We all carry decades of history in our posture. Layers of inherited, performed, and forgotten cultural memories are etched into how we stand, point, or fold our arms: these motions are not arbitrary; they are scripts passed down through generations like heirlooms. Gesture analysis, once the realm of anthropologists and artists, has become embedded in daily life through pervasive technologies, transforming our everyday physical interactions into texts to be continuously read, interpreted, and police – but gestures also have an extraordinary ability to survive history’s disruptions, carrying meaning forward through time in ways that other cultural expressions might not.
These conceptual threads materialised in Uncoded Gestures, our exhibition at Palo Alto’s Escoleta building in Poblenou, Barcelona, where we reimagined participants’ bodies as both archaeological tools and sites of discovery. We experimented with AI to match gestures and body movements to archival images – a way to trace how we might be echoing the past without realising it. We began building a prototype for pattern matching using historical photographs from the city archives of Hospitalet and later Poblenou, both rich photographic archives from our hometown.

For the main installation, a camera mapped the silhouettes of every visitor, translating joints and angles into a constellation of data points. This digital skeleton is then compared to thousands of gestures extracted from historical photographs of the Poblenou archive – images of dockworkers, schoolchildren, lovers, and protesters, each frozen in a moment of unguarded, genuine self-expression. The algorithm performs a kind of séance: it identifies the participant’s closest kin across time, not by name or face, but by the curve of a spine or the tilt of a head. When a match is found, the historical image stands side by side with the live participant’s gesture — each showing such a striking resemblance that they seem to share a silent dialogue across time. Part archive, part software, part flesh, the image asks: who is haunting whom? Are we summoning the past, or is the past summoning us?

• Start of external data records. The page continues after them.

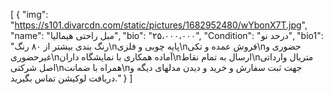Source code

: [
  {
    "img": "https://s101.divarcdn.com/static/pictures/1682952480/wYbonX7T.jpg",
    "name": "مبل راحتی هیمالیا",
    "bio": "۲۵،۰۰۰،۰۰۰",
    "Condition": "درحد نو",
    "bio1": "رنگ بندی بیشتر از ۸۰ رنگ\nپایه چوبی و فلزی\nفروش عمده و تکی\nحضوری و غیرحضوری\nآماده همکاری با نمایشگاه داران\nارسال به تمام نقاط\nمتریال وارداتی اصل شرکتی\nهمراه با ضمانت\nجهت ثبت سفارش و خرید و دیدن مدلهای دیگه و دریافت لوکیشن تماس بگیرید."
  }
]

The installation was built around a real-time pose estimation pipeline. A camera captures the visitor’s full body, detecting and mapping skeletal keypoints into a structured vector representation of their posture. This digital skeleton is then compared against a custom dataset of gestures extracted from the Poblenou photographic archive, a collection of images spanning the early 20th century through the 1990s. The matching system uses a pattern recognition model trained on this archive, computing similarity between the visitor’s pose vector and those extracted from historical photographs. Rather than matching by face or identity, the algorithm operates purely on the geometry of movement, looking at the relative positions of limbs, the tilt of a head, the angle of a shoulder. The closest historical match is retrieved and displayed alongside the live image, creating the side-by-side projection at the core of the piece. The system runs locally on-site, with no external data transmission. The archive dataset was curated and annotated by our team in collaboration with the Poblenou photographic archive, ensuring the historical material was handled with care and contextual integrity.